Geospatial Modelling with Emphasis on Expansion Strategy and App with Interactive Map
Overview
This project delivers a reusable and data-driven tool for identifying optimal retail expansion zones in Mexico using a combination of socioeconomic prediction, geospatial clustering, and interactive visualization. Originally designed for a national pharmacy chain, the solution was later containerized for adaptability across industries.
Client
Pharmacy retail chain operating nationally in Mexico, targeting end customers.
Challenge
Identify high-potential urban and semi-urban areas for new store locations—beyond traditional site selection methods—by leveraging socioeconomic and geospatial indicators.
🔍 Methodology
1. Socioeconomic Prediction per City Block
Each block in the country (based on INEGI census boundaries) was classified into one of ten income groups. This required reconciling two different data sources:
- Census data: Universally available but limited in detail.
- ENIGH income survey: Rich in household-level income and consumption data, but available only for a representative sample.
To bridge the gap, I trained a probabilistic classifier assuming an underlying income distribution. Input features included basic household characteristics such as number of rooms, access to services, and education level. The model produced predicted income deciles for each block.
2. Expansion Potential Index
A custom index was developed to quantify the potential of each area for new retail locations. It included three core components:
- Direct Competition Score: Density and proximity of competing pharmacies and retailers.
- Health Services Cluster Score: Count of clinics, hospitals, laboratories, and senior care facilities.
- Market Size Score: Total residential population, estimated number of households in the target income range, and floating population estimates.
Each component was normalized and combined into a unified expansion index.
3. Hexagonal Spatial Aggregation (H3 Indexing)
To unify varying spatial resolutions, I applied H3 hexagonal binning, which allows consistent spatial aggregation and comparison.
This involved:
- Intersecting census block-level predictions with H3 cells.

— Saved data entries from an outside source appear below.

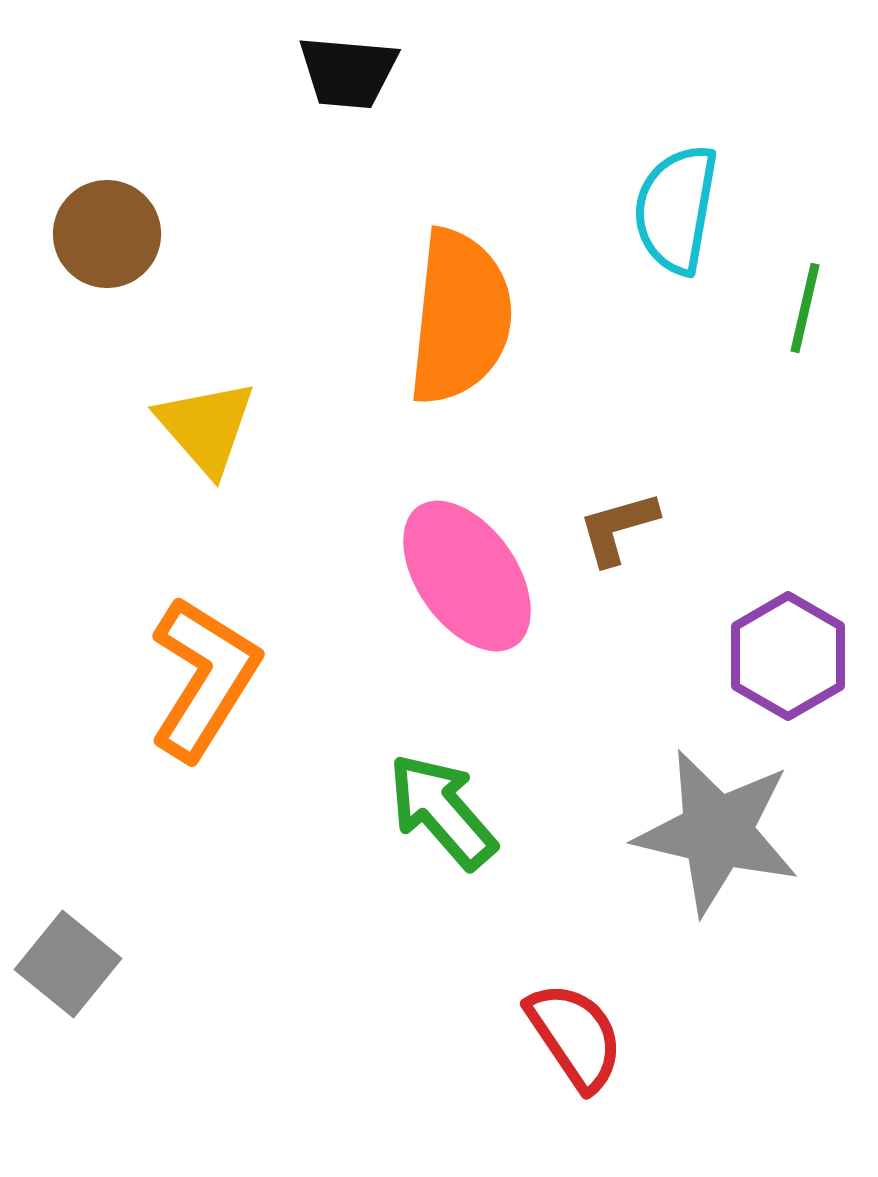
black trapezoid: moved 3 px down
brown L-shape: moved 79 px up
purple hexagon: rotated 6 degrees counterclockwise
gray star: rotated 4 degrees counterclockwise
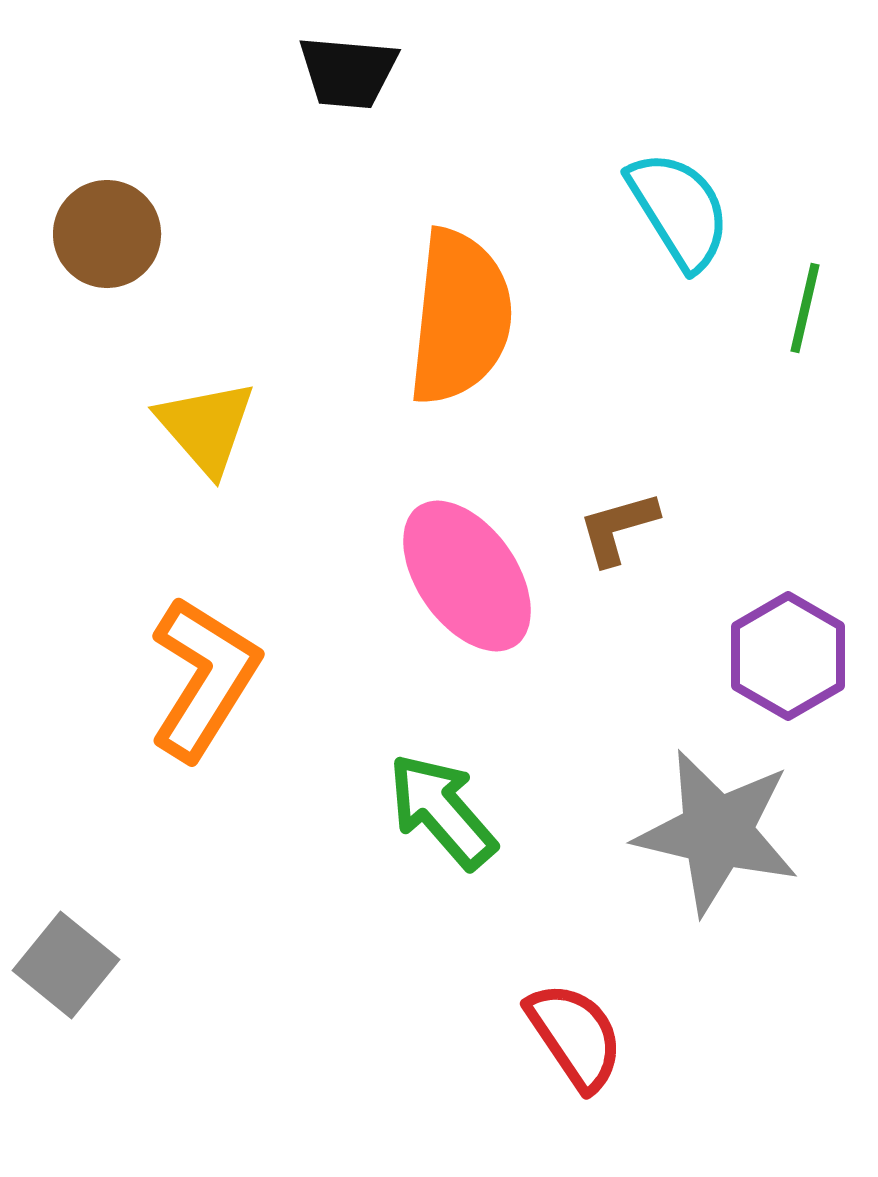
cyan semicircle: moved 3 px right, 1 px down; rotated 138 degrees clockwise
gray square: moved 2 px left, 1 px down
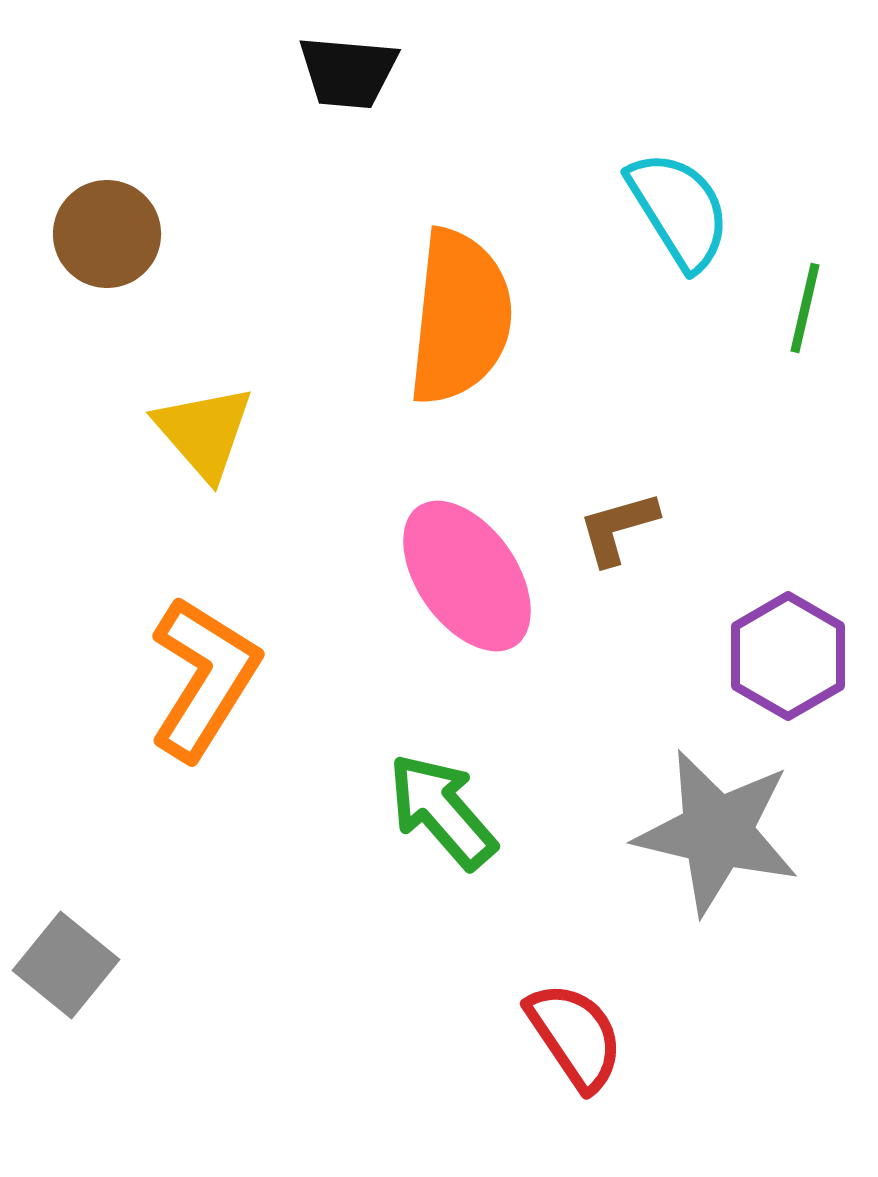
yellow triangle: moved 2 px left, 5 px down
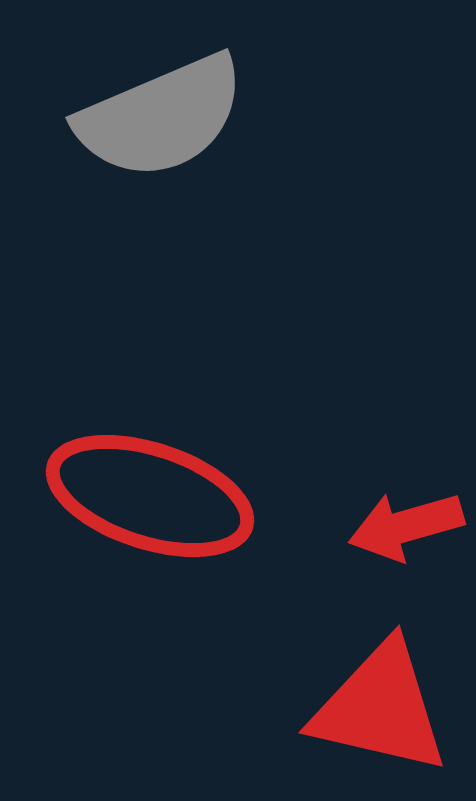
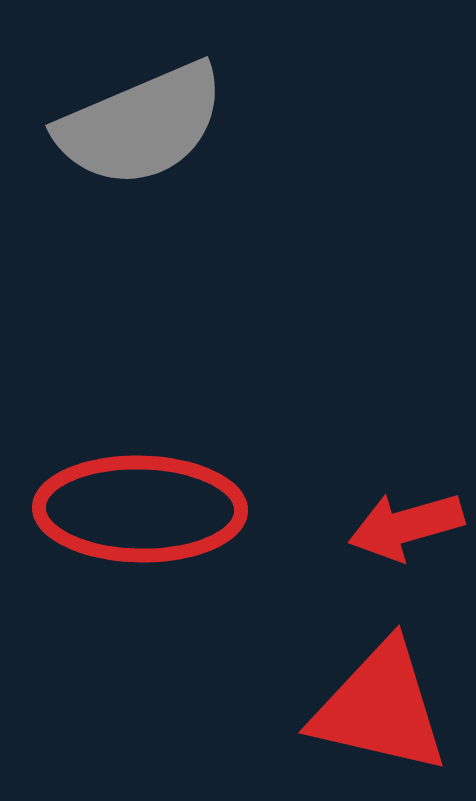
gray semicircle: moved 20 px left, 8 px down
red ellipse: moved 10 px left, 13 px down; rotated 17 degrees counterclockwise
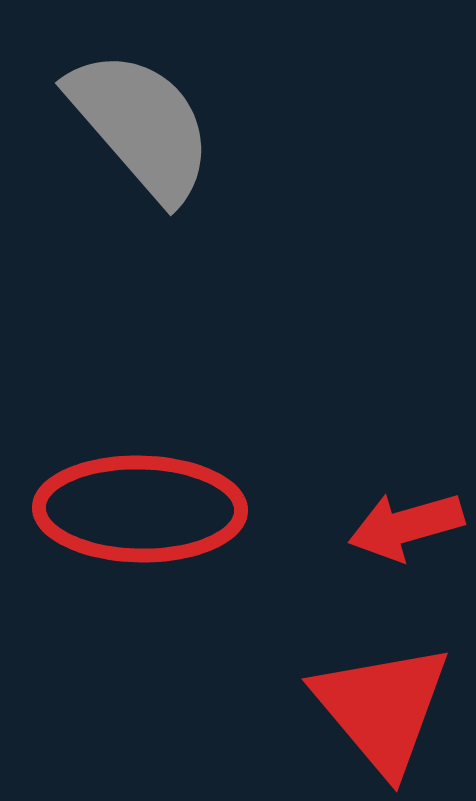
gray semicircle: rotated 108 degrees counterclockwise
red triangle: moved 2 px right; rotated 37 degrees clockwise
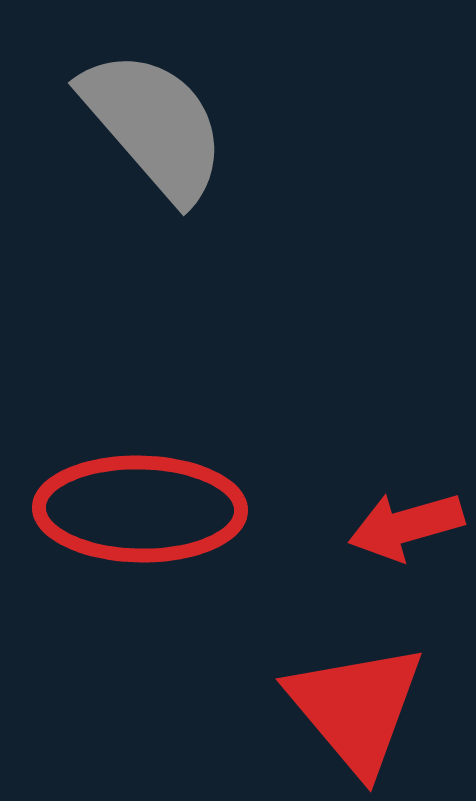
gray semicircle: moved 13 px right
red triangle: moved 26 px left
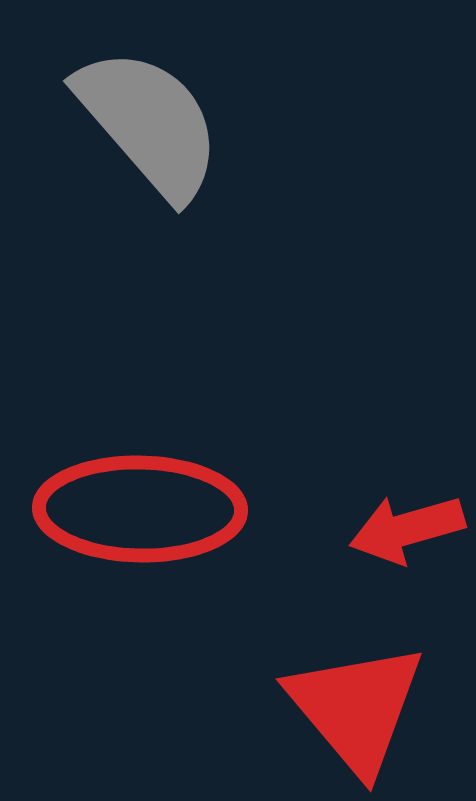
gray semicircle: moved 5 px left, 2 px up
red arrow: moved 1 px right, 3 px down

- Aggregating POIs and population data by hexagon.
- Performing spatial joins using
geopandas
andshapely
.
4. Interactive Deployment & Visualization
The final output was an interactive web application featuring:
- Mapbox GL JS for high-performance rendering.
- Color-coded H3 hex layers representing the expansion index.
- Interactive tooltips and togglable data layers.
- Dockerized deployment, allowing easy reuse and deployment on various environments.
🌐 You can explore the live version here
⚙️ Technologies Used
Machine Learning: Scikit-learn (classification), custom feature engineering
Geospatial: geopandas, shapely
Deployment: Docker
Frontend Mapping: Mapbox GL JS, JavaScript
Backend Scripting: Python, Pandas
🎯 Impact
This tool enabled the client to:
Pinpoint high-opportunity zones not obvious via traditional heuristics.
Prioritize expansion decisions backed by socio-spatial analytics.
Reuse the methodology in future cities or verticals with minimal reconfiguration.
📌 Lessons & Next Steps
Census-Survey Fusion: Careful matching of sparse and dense datasets can yield actionable predictions at national scale.
Scalability
Containerization and modular architecture facilitate cross-industry deployment.
Next Steps
Integrating real-time foot traffic and POS data for continuous optimization. Add layers and more interactive customization.